Systems Engineering Seniors Take Top Awards at National Research Competitions
Posted: June 1, 2010 at 1:04 am, Last Updated: June 1, 2010 at 7:56 am
By James Grief
Three student groups from Mason’s Systems Engineering Senior Design course in the Volgenau School of Information Technology and Engineering recently won first place awards in two national research competitions.
- At the IEEE Systems and Information Engineering Design Symposium (SEIDS’10), held at the University of Virginia on April 23, students Andrew Keller-Goralczyk, Josh Finks, Omar Mathir, David Helmly and Abdulrahman Althagafi won the Best Paper Award for Data Mining Integration and Security for “Air Pollution Accountability and Compliance Tracking System (A-PACT).” For this paper, the students developed a computer model to estimate the impact of pollution from aircraft arriving and departing at an airport. The model helps to comply with federal regulatory standards.
- The same student group, sponsored by Metron Aviation and Mason’s Center for Air Transportation Systems Research, also won Best Presentation in Modeling and Simulation at the General Donald R. Keith Memorial Cadet Capstone Conference at the United States Military Academy in West Point, N.Y., on April 29.

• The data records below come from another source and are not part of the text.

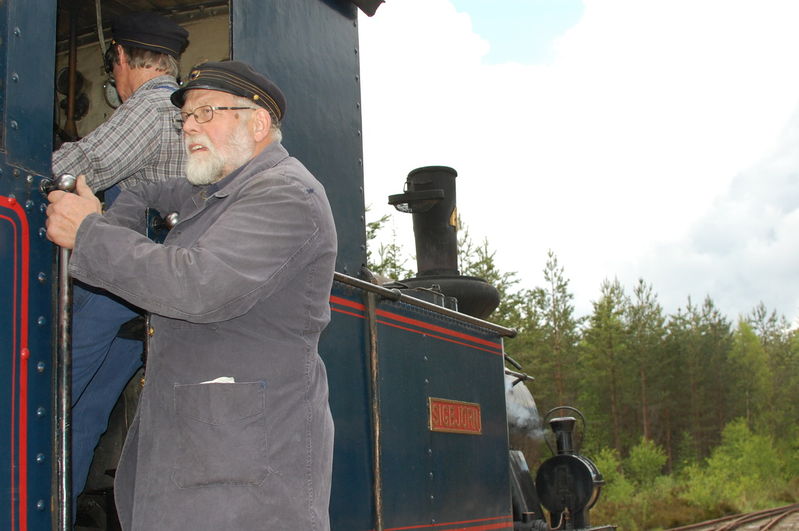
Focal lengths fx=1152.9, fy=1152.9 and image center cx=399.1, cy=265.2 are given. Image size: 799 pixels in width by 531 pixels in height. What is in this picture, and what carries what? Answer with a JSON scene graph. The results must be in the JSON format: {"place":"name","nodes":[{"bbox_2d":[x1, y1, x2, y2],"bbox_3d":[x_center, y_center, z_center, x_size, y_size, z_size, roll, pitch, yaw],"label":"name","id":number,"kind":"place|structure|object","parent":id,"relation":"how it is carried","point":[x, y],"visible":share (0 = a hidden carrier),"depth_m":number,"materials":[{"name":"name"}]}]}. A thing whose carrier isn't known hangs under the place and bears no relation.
{"place":"outdoors","nodes":[
{"label":"outdoors","id":0,"kind":"place"},
{"bbox_2d":[365,206,409,279],"bbox_3d":[-0.923,2.536,30.290,4.349,8.967,4.815,-4,-10,11],"label":"tree","id":1,"kind":"object","parent":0,"point":[376,226],"visible":0.13,"depth_m":30.66,"materials":[{"name":"green plant"}]},
{"bbox_2d":[457,227,529,332],"bbox_3d":[2.732,3.383,41.405,4.914,10.105,5.004,-7,-11,30],"label":"tree","id":2,"kind":"object","parent":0,"point":[491,267],"visible":0.2,"depth_m":41.35,"materials":[{"name":"green plant"}]},
{"bbox_2d":[538,248,580,411],"bbox_3d":[7.761,5.005,55.538,3.346,12.517,3.659,-3,-10,7],"label":"tree","id":3,"kind":"object","parent":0,"point":[558,287],"visible":0.64,"depth_m":55.70,"materials":[{"name":"plant"}]},
{"bbox_2d":[358,0,798,329],"label":"sky","id":4,"kind":"structure","parent":0,"point":[741,8],"materials":[{"name":"white"}]},
{"bbox_2d":[583,278,632,452],"bbox_3d":[10.145,5.591,55.659,3.354,10.589,3.446,-7,-11,30],"label":"tree","id":5,"kind":"object","parent":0,"point":[599,327],"visible":0.84,"depth_m":55.45,"materials":[{"name":"plant"}]},
{"bbox_2d":[623,279,669,451],"bbox_3d":[12.312,5.567,57.351,3.475,10.520,3.600,-7,-11,30],"label":"tree","id":6,"kind":"object","parent":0,"point":[641,282],"visible":0.84,"depth_m":57.25,"materials":[{"name":"green plant"}]},
{"bbox_2d":[584,471,798,530],"label":"grass","id":7,"kind":"structure","parent":0,"point":[691,520],"materials":[{"name":"green plant"}]},
{"bbox_2d":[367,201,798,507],"label":"forest","id":8,"kind":"object","parent":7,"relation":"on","point":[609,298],"visible":0.42,"materials":[{"name":"green wood"}]},
{"bbox_2d":[591,447,630,510],"bbox_3d":[6.319,6.771,35.571,1.881,2.274,2.164,-3,-10,6],"label":"shrub","id":9,"kind":"object","parent":7,"relation":"on","point":[605,466],"visible":0.44,"depth_m":35.40,"materials":[{"name":"green plant"}]},
{"bbox_2d":[624,438,668,492],"bbox_3d":[9.194,7.703,42.849,1.858,2.501,2.115,-3,-10,7],"label":"shrub","id":10,"kind":"object","parent":7,"relation":"on","point":[641,460],"visible":0.78,"depth_m":42.68,"materials":[{"name":"green plant"}]},
{"bbox_2d":[662,502,798,530],"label":"railway track","id":11,"kind":"structure","parent":7,"relation":"on","point":[773,522],"depth_m":27.27,"materials":[{"name":"metal"}]},
{"bbox_2d":[0,0,613,530],"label":"steam locomotive","id":12,"kind":"object","parent":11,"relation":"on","point":[39,383],"visible":0.7,"depth_m":4.61,"materials":[{"name":"blue metal"}]},
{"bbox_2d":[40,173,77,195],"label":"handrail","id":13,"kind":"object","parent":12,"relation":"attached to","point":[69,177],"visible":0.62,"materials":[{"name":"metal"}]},
{"bbox_2d":[39,173,80,530],"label":"handrail","id":14,"kind":"object","parent":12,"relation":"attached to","point":[63,403],"visible":0.72,"depth_m":3.07,"materials":[{"name":"metal"}]},
{"bbox_2d":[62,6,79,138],"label":"pipe","id":15,"kind":"object","parent":12,"relation":"attached to","point":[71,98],"visible":0.57,"depth_m":4.77,"materials":[{"name":"brown metal"}]},
{"bbox_2d":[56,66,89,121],"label":"gauge","id":16,"kind":"object","parent":12,"relation":"attached to","point":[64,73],"visible":0.58,"depth_m":4.91,"materials":[{"name":"black"}]},
{"bbox_2d":[104,77,122,108],"bbox_3d":[-1.242,-0.769,5.151,0.140,0.177,0.108,-7,-11,30],"label":"gauge","id":17,"kind":"object","parent":12,"relation":"attached to","point":[111,90],"visible":0.45,"depth_m":5.13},
{"bbox_2d":[49,11,193,513],"bbox_3d":[-0.982,0.014,3.672,0.511,1.740,0.920,-7,-11,30],"label":"man","id":18,"kind":"object","parent":12,"relation":"in","point":[139,73],"visible":0.39,"depth_m":3.59},
{"bbox_2d":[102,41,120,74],"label":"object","id":19,"kind":"object","parent":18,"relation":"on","point":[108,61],"visible":0.59,"depth_m":3.87,"materials":[{"name":"black"}]},
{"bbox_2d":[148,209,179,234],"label":"knob","id":20,"kind":"object","parent":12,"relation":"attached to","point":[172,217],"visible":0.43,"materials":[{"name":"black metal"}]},
{"bbox_2d":[42,63,334,528],"bbox_3d":[-0.557,0.456,3.239,0.769,2.039,0.801,-7,-11,30],"label":"man","id":21,"kind":"object","parent":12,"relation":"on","point":[252,304],"visible":0.98,"depth_m":3.07},
{"bbox_2d":[201,376,235,383],"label":"paper","id":22,"kind":"object","parent":21,"relation":"in","point":[216,380],"visible":0.12,"depth_m":3.12,"materials":[{"name":"white paper"}]},
{"bbox_2d":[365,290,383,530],"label":"metal pole","id":23,"kind":"object","parent":12,"relation":"attached to","point":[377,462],"visible":0.95,"depth_m":4.67,"materials":[{"name":"brown metal"}]},
{"bbox_2d":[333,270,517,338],"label":"handrail","id":24,"kind":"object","parent":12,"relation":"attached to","point":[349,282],"visible":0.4,"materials":[{"name":"metal"}]},
{"bbox_2d":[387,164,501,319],"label":"chimney","id":25,"kind":"object","parent":12,"relation":"on","point":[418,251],"visible":0.72,"depth_m":6.42,"materials":[{"name":"black metal"}]},
{"bbox_2d":[427,397,482,434],"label":"nameplate","id":26,"kind":"object","parent":12,"relation":"attached to","point":[469,407],"visible":0.93,"depth_m":5.29,"materials":[{"name":"red metal"}]},
{"bbox_2d":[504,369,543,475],"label":"boiler","id":27,"kind":"object","parent":12,"relation":"attached to","point":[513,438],"visible":0.21,"depth_m":6.77,"materials":[{"name":"metal"}]},
{"bbox_2d":[535,409,605,530],"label":"lantern","id":28,"kind":"object","parent":12,"relation":"on","point":[562,466],"visible":0.97,"depth_m":6.85,"materials":[{"name":"black metal"}]},
{"bbox_2d":[684,418,790,508],"bbox_3d":[12.593,7.567,43.029,3.903,3.652,4.264,-7,-11,30],"label":"shrub","id":29,"kind":"object","parent":7,"relation":"on","point":[746,452],"visible":0.84,"depth_m":42.75,"materials":[{"name":"green plant"}]},
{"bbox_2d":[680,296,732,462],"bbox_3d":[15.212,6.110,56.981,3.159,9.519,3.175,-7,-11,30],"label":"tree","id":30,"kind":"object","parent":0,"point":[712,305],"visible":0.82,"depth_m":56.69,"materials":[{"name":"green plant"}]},
{"bbox_2d":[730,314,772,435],"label":"tree","id":31,"kind":"object","parent":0,"point":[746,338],"visible":0.71,"depth_m":57.59,"materials":[{"name":"green plant"}]},
{"bbox_2d":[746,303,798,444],"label":"tree","id":32,"kind":"object","parent":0,"point":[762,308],"visible":0.72,"depth_m":58.56,"materials":[{"name":"plant"}]}
]}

- Also at the at the Capstone Conference, students Yashodha Bhavnani, Marcus Childress, Sahar Sadeghian and Safwat Zaman won first place in Process Modeling and Analysis for their research on “West and Rhode River Pollution Mitigation.” The team developed a computer model of the water flow for two rivers that flow into the Chesapeake Bay. The group found that planting and protecting oyster beds is one of the more cost-effective and environmentally safe ways of cleaning up the rivers.
- Finally, Steven Lubkowski, Brian Jones, Erika Rojas-Mejia and Desiree Morris took first place in Decision Analysis at the Capstone Conference for “Trade-off Analysis of Regenerative Power Source for a Long Duration Loitering Airship (HAAERT).” The team developed a computer model of high-altitude airships that enabled sponsor Lockheed Martin and the U.S. Air Force to select the most efficient solar power supply system for airships that stay in flight for periods of a year or longer. Amongst other uses, the airships would replace expensive satellites needed for earth monitoring and communications.
Professors George Donohue and Lance Sherry in the Department of Systems Engineering and Operations Research served as faculty advisors for the teams.
SEIDS is a student-focused international forum for applied research, development and design in systems and information engineering that features innovative research and alternative solutions to real-world problems.
The General Donald R. Keith Memorial Cadet Capstone Conference offers an opportunity for undergraduate students from several universities to present their research to an audience of fellow students, judges, clients and professors. The student groups work with industry and government clients to bring focus and authenticity to the problem-solving process.